Christopher D. Simmons, an artist whose multimedia work merged photography and painting, and whose images were exhibited at galleries in Washington, Los Angeles and New York City, died Oct. 3 at his home in Alexandria. He was 50.
The cause was an apparent heart attack, said his wife, Laura Simmons.
Mr. Simmons, who visited all seven continents, once said he was inspired by the “grandeur” of scenes of vastness and desolation, particularly the barren landscapes in Antarctica. Other examples of his work depicted the Russian naval fleet in Vladivostok and a graveyard for World War II planes in the Arizona desert.
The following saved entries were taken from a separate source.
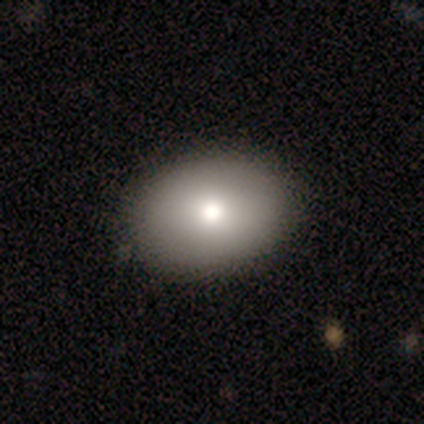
Smooth or featured?
  - smooth: 74% *
  - featured or disk: 18%
  - star or artifact: 8%
How rounded?
  - in between: 86% *
  - round: 14%
  - cigar-shaped: 0%
Merging?
  - none: 94% *
  - minor disturbance: 3%
  - merger: 3%
  - major disturbance: 0%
Christopher DeWitt Simmons was a native of Huntington, N.Y., and a 1990 fine arts graduate of Tufts University in Medford, Mass. He also received a certificate, with a concentration in painting and drawing, from the School of the Museum of Fine Arts in Boston. The museum school awarded him its highest artistic prize, the Boit Award, in his first year.
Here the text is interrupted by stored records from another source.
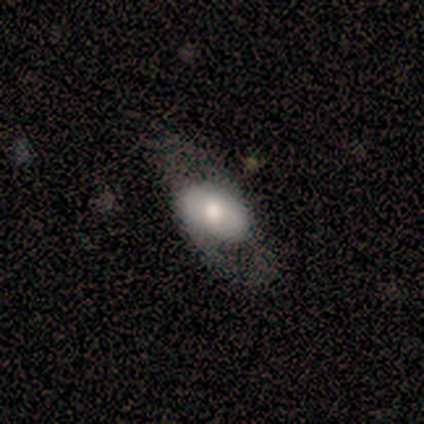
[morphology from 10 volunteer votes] Smooth or featured? smooth (60%)
How rounded? in between (100%)
Merging? none (50%)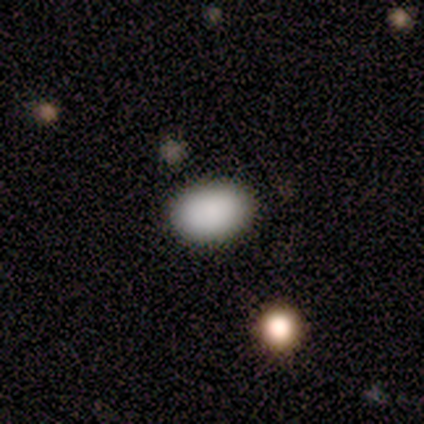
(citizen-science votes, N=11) Smooth or featured? 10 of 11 (91%) said smooth. How rounded? 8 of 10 (80%) said in between. Merging? 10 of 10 (100%) said none.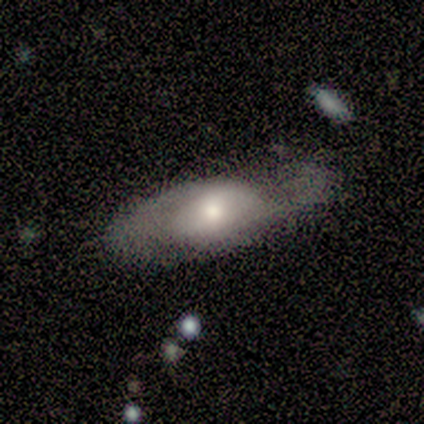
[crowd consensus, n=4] This appears to be a smooth galaxy with no disk features (50%, tied with featured or disk) that is in between round and cigar-shaped (100%). Merging: major disturbance (50%).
He settled in the Washington area in 1990 and briefly was an art teacher, truant officer and faculty sponsor for the cheerleading squad at Surrattsville High School in Clinton, Md.
A homemaker since the early 1990s, he coached his daughter’s lacrosse team in the Fort Hunt area of Fairfax County and, as a parent volunteer, helped expand the Belle Haven Country Club swim team in Fairfax County.
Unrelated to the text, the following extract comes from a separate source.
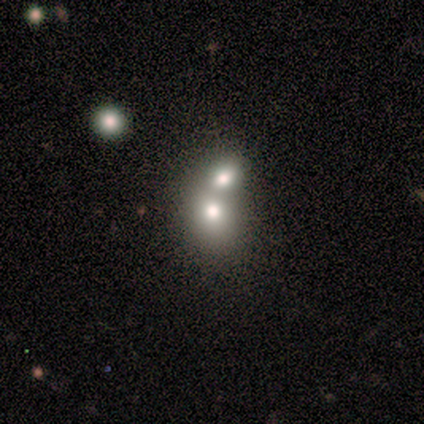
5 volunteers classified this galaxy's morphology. Smooth or featured: smooth — 60% (featured or disk — 20%)
How rounded: round — 67% (in between — 33%)
Merging: merger — 100%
He did fundraising work at St. Stephen’s & St. Agnes School, an Episcopal preparatory school in Alexandria, and at St. John’s College High School in Washington. His memberships included St. Paul’s Episcopal Church in Alexandria and Belle Haven Country Club. He had a second home in Martha’s Vineyard, Mass.
Survivors include his wife of 25 years, Laura McIntosh Simmons, and their two children, Tucker Simmons and Charlotte Simmons, all of Alexandria; his father, Richard D. Simmons, a former president of The Washington Post Co., of Alexandria; and a sister, Robin Turner of Arlington.